Même sentiment à la lecture du « Document sur la fraternité humaine » co-signé avec l’imam d’Al Azhar. Un certain enthousiasme en première lecture, tout de même tempéré à la réflexion et en prenant un peu de recul.
Un grand Pape pasteur après un grand Pape théologien.
Cette complémentarité d’approche est certes très enrichissante, mais tout de même un peu troublante car on voit se dégager des lignes pas facilement réconciliables…
Heureusement que tout cela est récapitulé dans le Christ et que l’Eglise est le corps du Christ
Je ne suis pas assez compétent en théologie pour émettre des observations suffisamment fondées. Mais je ne peux pas m’empêcher de penser tout de même que Jésus s’est exprimé sans recourir à la philosophie grecque, et que le Nouveau Testament a bel et bien une existence propre (pour autant que sa rédaction elle-même ne soit pas influencée par l’hellénisme, mais c’est une précaution que je prends, pas une certitude). Après, je ne vais pas me faire un contempteur de l’héritage de la philosophie grecque, ce qui serait d’autant plus stupide qu’il est en moi. Mais je pense que, dans les strates qu’il évoque, il faut se garder de trop en revendiquer d’intangibles.
Je suis en tout cas d’accord avec vous sur le trouble que vous ressentez face à ces approches vraisemblablement conciliables mais manifestement différentes, y compris dans la façon de les exprimer.
La question sous-jacente est jusqu’où tirer les conséquences du choix de Dieu de s’incarner et donc d’assumer le caractère toujours situé d’un être humain.
Le Christ s’est-il fait homme au sens d’un être humain, ou homme être intrinsèquement sexué ?

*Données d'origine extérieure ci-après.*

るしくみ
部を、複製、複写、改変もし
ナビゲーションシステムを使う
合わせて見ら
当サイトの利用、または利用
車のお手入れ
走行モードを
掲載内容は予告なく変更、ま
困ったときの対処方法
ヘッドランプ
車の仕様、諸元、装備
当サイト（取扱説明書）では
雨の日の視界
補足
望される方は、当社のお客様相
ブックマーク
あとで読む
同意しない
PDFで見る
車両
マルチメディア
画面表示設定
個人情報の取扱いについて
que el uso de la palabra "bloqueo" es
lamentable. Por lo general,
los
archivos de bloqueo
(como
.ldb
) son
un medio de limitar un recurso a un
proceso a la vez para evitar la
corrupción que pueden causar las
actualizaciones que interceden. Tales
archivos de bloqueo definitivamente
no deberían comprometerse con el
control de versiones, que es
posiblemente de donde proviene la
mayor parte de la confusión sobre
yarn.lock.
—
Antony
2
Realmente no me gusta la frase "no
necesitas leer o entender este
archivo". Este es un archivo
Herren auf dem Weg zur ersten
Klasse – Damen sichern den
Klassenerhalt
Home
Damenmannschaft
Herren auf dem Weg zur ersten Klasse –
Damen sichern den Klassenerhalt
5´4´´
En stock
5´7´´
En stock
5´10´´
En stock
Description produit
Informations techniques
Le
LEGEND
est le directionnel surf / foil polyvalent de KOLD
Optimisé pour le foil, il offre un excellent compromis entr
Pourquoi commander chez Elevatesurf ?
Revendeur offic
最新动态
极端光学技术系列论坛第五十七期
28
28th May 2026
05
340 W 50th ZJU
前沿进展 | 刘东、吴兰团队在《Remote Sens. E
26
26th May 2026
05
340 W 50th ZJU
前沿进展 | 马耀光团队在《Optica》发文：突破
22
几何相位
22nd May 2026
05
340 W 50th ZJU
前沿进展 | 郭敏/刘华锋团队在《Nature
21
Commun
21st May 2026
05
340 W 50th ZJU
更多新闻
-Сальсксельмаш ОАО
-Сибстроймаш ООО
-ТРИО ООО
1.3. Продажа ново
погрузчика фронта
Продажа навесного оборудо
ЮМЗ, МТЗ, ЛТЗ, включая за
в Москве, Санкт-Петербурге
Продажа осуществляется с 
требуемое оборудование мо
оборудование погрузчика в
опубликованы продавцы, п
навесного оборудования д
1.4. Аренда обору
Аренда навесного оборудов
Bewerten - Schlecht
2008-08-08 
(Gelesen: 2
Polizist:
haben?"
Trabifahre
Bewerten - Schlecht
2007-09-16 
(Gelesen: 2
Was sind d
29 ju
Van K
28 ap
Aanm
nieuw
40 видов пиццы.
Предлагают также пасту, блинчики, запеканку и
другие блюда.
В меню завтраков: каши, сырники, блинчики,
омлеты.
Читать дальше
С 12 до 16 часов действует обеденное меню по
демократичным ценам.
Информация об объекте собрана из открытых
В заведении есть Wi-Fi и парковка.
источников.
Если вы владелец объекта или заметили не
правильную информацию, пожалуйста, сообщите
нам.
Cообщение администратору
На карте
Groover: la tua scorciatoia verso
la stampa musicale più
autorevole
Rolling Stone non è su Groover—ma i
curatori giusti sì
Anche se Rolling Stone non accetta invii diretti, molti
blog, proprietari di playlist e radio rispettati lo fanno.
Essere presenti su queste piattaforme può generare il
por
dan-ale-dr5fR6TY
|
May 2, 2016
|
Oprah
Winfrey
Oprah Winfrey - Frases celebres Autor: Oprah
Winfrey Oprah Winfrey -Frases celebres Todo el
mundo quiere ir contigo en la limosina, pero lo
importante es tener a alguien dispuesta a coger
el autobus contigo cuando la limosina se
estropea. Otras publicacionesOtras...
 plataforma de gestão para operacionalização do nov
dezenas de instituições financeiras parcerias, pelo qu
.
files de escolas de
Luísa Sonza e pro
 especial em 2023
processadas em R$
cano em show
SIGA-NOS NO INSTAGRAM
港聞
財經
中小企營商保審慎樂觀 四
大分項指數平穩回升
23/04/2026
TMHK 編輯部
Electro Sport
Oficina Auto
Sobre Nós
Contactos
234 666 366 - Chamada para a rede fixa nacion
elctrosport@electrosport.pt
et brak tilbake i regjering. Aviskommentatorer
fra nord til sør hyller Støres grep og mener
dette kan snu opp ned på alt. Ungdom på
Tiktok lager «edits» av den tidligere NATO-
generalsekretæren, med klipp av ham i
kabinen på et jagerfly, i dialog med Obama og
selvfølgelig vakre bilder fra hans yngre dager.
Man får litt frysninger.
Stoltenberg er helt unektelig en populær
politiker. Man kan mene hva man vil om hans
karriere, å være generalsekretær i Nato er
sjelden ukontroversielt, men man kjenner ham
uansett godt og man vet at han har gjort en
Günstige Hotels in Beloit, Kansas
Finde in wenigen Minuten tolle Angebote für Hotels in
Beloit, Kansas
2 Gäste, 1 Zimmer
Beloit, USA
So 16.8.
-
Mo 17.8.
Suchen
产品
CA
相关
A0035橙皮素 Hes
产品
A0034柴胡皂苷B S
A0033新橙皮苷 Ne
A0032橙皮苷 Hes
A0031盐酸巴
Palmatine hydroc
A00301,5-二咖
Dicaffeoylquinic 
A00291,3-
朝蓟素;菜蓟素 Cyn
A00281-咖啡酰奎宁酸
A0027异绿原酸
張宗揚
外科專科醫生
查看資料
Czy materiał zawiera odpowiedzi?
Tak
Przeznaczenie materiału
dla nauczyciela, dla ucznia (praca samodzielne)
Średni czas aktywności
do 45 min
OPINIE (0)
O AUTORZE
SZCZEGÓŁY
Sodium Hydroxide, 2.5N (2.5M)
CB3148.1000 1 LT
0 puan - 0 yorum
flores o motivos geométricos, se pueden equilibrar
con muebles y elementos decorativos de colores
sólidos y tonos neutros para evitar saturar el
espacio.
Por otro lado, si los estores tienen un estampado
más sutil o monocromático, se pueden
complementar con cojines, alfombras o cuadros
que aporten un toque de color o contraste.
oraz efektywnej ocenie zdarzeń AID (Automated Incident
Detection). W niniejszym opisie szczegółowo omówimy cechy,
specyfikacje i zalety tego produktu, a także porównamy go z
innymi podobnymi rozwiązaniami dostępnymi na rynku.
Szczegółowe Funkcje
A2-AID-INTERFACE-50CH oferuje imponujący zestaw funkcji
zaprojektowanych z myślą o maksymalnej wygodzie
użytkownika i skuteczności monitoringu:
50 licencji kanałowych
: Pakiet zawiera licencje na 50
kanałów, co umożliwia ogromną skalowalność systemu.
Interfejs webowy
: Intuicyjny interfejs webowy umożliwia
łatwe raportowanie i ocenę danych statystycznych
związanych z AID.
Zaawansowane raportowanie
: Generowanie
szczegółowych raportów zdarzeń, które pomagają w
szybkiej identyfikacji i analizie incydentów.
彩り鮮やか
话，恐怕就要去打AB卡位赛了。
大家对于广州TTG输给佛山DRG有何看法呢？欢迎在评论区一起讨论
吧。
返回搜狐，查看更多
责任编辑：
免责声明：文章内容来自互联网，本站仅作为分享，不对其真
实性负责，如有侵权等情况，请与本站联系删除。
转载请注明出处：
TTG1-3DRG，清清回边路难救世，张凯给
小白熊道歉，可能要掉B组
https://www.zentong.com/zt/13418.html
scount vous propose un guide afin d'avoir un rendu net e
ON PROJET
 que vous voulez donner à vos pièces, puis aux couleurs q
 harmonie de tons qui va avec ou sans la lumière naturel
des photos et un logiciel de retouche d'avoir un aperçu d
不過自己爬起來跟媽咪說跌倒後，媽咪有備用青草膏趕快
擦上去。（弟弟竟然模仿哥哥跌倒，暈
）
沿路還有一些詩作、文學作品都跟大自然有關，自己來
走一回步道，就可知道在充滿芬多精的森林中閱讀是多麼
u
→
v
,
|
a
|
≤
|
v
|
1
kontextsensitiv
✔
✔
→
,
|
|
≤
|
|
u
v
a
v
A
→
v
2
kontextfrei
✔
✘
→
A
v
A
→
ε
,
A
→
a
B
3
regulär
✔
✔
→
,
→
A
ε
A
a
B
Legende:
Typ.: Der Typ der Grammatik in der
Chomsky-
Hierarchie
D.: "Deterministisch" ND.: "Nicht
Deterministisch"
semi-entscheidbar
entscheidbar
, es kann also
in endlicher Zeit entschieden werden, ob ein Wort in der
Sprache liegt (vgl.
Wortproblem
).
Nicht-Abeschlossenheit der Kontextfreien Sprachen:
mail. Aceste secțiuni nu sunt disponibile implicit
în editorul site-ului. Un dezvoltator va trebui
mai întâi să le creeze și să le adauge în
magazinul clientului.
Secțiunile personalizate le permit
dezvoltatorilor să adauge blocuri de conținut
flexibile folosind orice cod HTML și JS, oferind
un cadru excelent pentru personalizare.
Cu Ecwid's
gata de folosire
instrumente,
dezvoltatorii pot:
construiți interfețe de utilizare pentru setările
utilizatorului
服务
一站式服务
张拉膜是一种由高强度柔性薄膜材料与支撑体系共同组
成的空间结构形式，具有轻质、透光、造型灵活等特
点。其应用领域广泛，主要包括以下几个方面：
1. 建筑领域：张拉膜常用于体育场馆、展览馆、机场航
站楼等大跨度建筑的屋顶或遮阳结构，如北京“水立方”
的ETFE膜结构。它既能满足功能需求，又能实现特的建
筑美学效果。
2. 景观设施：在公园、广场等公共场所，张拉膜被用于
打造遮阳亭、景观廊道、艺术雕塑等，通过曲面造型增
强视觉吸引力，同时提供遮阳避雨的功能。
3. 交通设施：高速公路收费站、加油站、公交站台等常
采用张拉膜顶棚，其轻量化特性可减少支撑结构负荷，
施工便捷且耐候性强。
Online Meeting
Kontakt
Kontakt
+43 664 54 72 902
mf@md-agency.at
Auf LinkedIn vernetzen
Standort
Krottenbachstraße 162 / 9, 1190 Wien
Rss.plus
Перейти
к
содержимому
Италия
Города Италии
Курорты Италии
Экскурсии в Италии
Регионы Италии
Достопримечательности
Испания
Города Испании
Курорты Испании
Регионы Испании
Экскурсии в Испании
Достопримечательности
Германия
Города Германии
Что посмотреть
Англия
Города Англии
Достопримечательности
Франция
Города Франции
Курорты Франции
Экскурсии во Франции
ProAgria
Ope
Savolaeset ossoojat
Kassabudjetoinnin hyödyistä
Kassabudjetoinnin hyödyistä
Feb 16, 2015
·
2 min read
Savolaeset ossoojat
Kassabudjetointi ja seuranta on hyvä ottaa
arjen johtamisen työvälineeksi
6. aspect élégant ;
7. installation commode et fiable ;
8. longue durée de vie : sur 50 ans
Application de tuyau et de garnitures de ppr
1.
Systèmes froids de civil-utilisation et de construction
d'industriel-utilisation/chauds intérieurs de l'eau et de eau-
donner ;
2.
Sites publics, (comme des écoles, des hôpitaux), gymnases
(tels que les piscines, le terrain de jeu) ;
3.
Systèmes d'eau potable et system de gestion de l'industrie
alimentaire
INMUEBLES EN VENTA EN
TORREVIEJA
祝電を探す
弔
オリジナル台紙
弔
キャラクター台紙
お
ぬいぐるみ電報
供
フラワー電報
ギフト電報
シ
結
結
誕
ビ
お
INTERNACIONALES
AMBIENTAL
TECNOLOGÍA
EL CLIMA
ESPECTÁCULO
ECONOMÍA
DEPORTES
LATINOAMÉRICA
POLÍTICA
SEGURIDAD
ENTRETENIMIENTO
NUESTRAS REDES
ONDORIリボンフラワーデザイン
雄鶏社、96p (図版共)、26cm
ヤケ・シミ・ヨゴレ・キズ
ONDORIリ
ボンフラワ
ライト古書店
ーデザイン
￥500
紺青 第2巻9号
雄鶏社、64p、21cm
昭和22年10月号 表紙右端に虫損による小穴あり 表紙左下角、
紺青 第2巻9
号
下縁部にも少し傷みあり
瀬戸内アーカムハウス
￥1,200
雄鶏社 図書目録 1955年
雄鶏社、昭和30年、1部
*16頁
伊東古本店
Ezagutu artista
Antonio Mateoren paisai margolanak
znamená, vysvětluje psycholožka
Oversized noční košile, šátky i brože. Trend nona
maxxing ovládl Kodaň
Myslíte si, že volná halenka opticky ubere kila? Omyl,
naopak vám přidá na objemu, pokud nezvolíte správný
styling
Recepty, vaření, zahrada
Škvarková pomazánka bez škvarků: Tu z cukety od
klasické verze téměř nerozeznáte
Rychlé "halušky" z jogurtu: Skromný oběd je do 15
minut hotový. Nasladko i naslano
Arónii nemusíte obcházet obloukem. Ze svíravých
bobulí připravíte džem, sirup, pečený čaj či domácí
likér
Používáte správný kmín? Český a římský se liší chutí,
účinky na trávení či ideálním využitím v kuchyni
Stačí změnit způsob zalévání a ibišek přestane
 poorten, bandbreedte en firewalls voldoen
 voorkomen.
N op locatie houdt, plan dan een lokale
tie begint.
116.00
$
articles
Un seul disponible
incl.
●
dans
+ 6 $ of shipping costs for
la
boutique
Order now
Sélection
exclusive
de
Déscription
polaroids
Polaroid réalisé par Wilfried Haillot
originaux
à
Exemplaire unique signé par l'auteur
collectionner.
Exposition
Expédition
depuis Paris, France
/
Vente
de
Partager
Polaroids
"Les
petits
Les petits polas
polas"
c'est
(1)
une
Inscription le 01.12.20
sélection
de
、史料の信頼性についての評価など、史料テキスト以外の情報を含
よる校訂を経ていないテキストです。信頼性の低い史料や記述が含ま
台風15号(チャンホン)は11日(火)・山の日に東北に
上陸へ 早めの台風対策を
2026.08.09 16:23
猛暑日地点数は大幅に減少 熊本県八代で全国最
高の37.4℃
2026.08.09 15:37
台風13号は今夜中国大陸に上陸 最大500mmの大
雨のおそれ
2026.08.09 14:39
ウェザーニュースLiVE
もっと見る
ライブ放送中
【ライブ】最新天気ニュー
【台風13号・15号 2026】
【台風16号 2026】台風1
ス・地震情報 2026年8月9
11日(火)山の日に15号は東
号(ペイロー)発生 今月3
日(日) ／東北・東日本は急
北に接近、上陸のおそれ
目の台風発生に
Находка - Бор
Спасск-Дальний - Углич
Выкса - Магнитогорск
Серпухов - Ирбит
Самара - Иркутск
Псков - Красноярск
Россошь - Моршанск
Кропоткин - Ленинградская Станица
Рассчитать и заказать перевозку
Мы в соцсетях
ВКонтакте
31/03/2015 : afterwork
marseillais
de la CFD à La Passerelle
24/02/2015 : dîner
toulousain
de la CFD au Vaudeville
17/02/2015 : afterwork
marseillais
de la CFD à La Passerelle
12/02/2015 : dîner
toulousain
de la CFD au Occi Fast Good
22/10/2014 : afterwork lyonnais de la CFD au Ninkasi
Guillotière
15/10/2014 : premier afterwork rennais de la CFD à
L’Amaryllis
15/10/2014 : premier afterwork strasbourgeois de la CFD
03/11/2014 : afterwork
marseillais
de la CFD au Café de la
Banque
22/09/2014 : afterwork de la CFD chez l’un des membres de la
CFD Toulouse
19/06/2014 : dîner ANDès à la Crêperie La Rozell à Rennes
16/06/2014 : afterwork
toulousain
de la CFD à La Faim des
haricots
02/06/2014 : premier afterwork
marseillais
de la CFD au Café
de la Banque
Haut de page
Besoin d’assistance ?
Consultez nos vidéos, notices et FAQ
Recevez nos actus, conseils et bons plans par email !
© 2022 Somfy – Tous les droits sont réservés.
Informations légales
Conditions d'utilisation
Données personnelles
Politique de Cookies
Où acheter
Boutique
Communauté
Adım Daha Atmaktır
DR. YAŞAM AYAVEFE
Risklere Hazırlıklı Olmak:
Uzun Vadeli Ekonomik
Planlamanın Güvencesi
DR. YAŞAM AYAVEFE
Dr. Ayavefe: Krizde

Le choix de s’incarner à ce moment de l’histoire où le monde juif a en fait déjà été soumis à l’influence culturelle grecque (la révolte des Macchabées mais aussi les livres sapientiaux) et où le christianisme à ses débuts ne peut que se réfléchir à partir des catégories grecques est-il contingent ou fait-il partie du plan divin ?
Je n’entre pas dans le débat, mais il est capital car le mystère de l’Incarnation est au coeur du christianisme.
Si les Évangiles ont bien été rédigés en grec, leur substrat est le judaïsme avec le Premier Testament, ce qui parfois a été un peu oublié. Heureusement ce lien surgit de nouveau avec le développement des relations avec le judaïsme, et nombre d’ouvrages en témoignent. Voir en particulier « Le Christ Juif de Daniel Boyarin »,et » A l’écoute d’Israël en Eglise » (T 1 et 2) par Pierre LENHARDT.
D’un accès plus facile : « Nos racines juives » d’Antoine Nouis. Sans oublier bien sûr les écrits de Monseigneur Lustiger : » L’Alliance » et « La Promesse ».
Instituteur un jour, instituteur toujours. Je trouve que vous avez un don pour l’écriture. Comme je n’ai rien à vous demander, comme nous nous rencontrerons jamais, ne voyez pas mon commentaire comme un coup de brosse à reluire mais comme l’expression d’une réalité que mon métier m’a appris à percevoir.